Jarkesy and Patriot28 appealed the Commission’s decision to the Fifth Circuit, which overturned the SEC’s judgment based on two independent rationales. With respect to the Seventh Amendment right to a jury trial, the Court rejected the SEC’s argument that its claims constituted distinctly “public rights” created by statute. Public rights, according to the U.S. Supreme Court, are created by statute where the right is closely integrated with a comprehensive regulatory scheme such that the right is appropriate for agency adjudication. Securities fraud claims, the Circuit reasoned, are analogous to fraud claims that have long been brought under common law. The Court expounded at length on the importance the Founding Fathers placed on jury trials as a check on government authority and noted that the SEC had brought many cases before juries in federal courts. Thus, the enforcement of securities fraud law is not so integrated with a comprehensive regulatory scheme such that requiring the SEC to proceed before juries would disrupt that enforcement. Defendants are therefore entitled to a jury trial in federal court when they are faced with securities fraud claims in which penalties are sought.

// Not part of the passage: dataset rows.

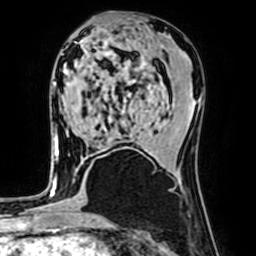
Breast MRI (dynamic contrast-enhanced), one axial slice; slice 33 of 64 in the series (ordered by position); cropped to one breast; dynamic contrast-enhanced series, time point 2 of 7 at this slice position (early post-contrast); 1.5 T; TE 2.6 ms, TR 5.2 ms; 2.5 mm slice thickness; 256 × 256 image matrix, field of view 160 × 160 mm. Female patient.
Structures marked on this image (semi-automatic segmentation, software-assisted and operator-edited):
- enhancing-tissue mask used for the functional tumour volume (all voxels passing the contrast-enhancement thresholds inside the analysis volume; usually the tumour): bounding box <54,83,103,156> (left, top, right, bottom; pixels)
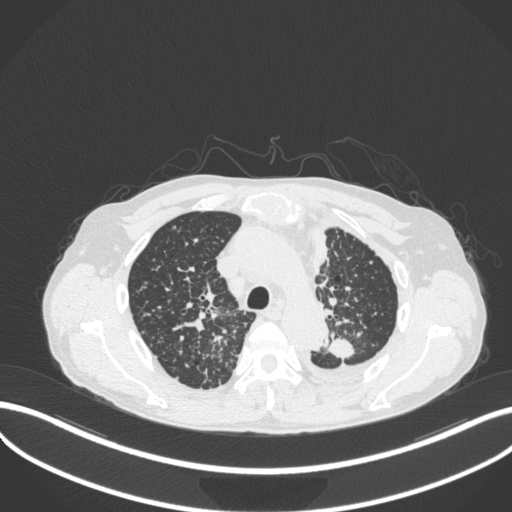
Chest CT, one axial slice. Position 262 of 319 along the scan axis. Reconstruction kernel B31f. 120 kVp. Lung window (W 1500 / L -600 HU). 1 mm slice thickness. 512 × 512 image matrix. Patient: male, 58 years. From the clinical record (not read from this slice): clinical TNM (as recorded): T1c N3 M1.
Outlined on this slice (rectangle marked by the reading radiologist):
- lung tumour (recorded histology: adenocarcinoma): box from (x=326, y=332) to (x=355, y=361) px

The second basis the Fifth Circuit identified for overturning the SEC’s decision was that Congress had unconstitutionally delegated its power to select a forum for enforcement by permitting the agency to have the discretion to choose that forum. While Congress can permit discretion to an agency, that discretion must have some “intelligible principle” for its exercise. The Court found that there was no such principle in the statute and rejected the SEC’s argument that the forum selection decision was simply another form of prosecutorial discretion. While the agency has the discretion to decide whether and what to charge, the Court found that the discretion at issue here implicated the procedural rights afforded to a defendant.
We likely have not seen the end to these issues being litigated in the courts, not only in SEC enforcement actions, but also in other administrative enforcement schemes. As a Fifth Circuit decision, this case constitutes precedent for cases in its jurisdiction of Texas, Louisiana and Mississippi. The SEC could well decide to seek a rehearing en banc to the full appellate court or seek certiorari review in the U.S. Supreme Court, and, of course, other circuit courts will also weigh in when these issues come before them. What is certain is that expansion of the reasoning of Jarkesy to other administrative enforcement schemes is sure to follow and may stymie the efforts of agencies like the Federal Trade Commission and the Commodity Futures Trading Commission that bring many of their cases before administrative law judges.